Records provided:
*** Block opens ***

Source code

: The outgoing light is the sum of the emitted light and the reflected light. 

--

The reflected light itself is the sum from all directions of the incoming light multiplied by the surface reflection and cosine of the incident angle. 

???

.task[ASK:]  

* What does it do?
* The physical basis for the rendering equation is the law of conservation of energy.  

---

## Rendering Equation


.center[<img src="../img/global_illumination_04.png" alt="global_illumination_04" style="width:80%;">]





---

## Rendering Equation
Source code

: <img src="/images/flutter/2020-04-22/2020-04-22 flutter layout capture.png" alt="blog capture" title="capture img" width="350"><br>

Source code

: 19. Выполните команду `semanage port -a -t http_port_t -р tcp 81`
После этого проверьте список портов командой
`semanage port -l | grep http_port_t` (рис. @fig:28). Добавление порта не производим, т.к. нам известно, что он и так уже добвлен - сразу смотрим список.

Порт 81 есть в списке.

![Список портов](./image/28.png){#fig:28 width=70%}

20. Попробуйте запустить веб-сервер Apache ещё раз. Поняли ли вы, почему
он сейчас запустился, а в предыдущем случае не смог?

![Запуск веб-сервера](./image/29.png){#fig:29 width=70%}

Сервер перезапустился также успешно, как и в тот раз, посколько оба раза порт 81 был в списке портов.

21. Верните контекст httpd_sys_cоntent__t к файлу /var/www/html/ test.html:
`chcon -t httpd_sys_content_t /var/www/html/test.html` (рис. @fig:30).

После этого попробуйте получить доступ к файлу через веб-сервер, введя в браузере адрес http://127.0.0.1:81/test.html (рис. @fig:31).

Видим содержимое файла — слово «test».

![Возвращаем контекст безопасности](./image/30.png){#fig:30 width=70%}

*** Block closes ***
*** Block opens ***

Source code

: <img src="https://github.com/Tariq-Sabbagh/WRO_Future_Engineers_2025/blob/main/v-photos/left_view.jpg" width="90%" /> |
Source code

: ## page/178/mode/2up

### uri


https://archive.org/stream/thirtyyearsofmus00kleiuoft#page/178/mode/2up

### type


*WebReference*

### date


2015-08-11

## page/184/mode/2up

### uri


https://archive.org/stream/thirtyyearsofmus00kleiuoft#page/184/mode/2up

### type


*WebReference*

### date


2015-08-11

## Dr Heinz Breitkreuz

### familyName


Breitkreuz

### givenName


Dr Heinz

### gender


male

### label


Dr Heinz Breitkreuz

*** Block closes ***

What you need to do:
Collect from the data above every line that includes "width".

Finished task:
.center[<img src="../img/global_illumination_04.png" alt="global_illumination_04" style="width:80%;">]
: <img src="/images/flutter/2020-04-22/2020-04-22 flutter layout capture.png" alt="blog capture" title="capture img" width="350"><br>
![Список портов](./image/28.png){#fig:28 width=70%}
![Запуск веб-сервера](./image/29.png){#fig:29 width=70%}
![Возвращаем контекст безопасности](./image/30.png){#fig:30 width=70%}
: <img src="https://github.com/Tariq-Sabbagh/WRO_Future_Engineers_2025/blob/main/v-photos/left_view.jpg" width="90%" /> |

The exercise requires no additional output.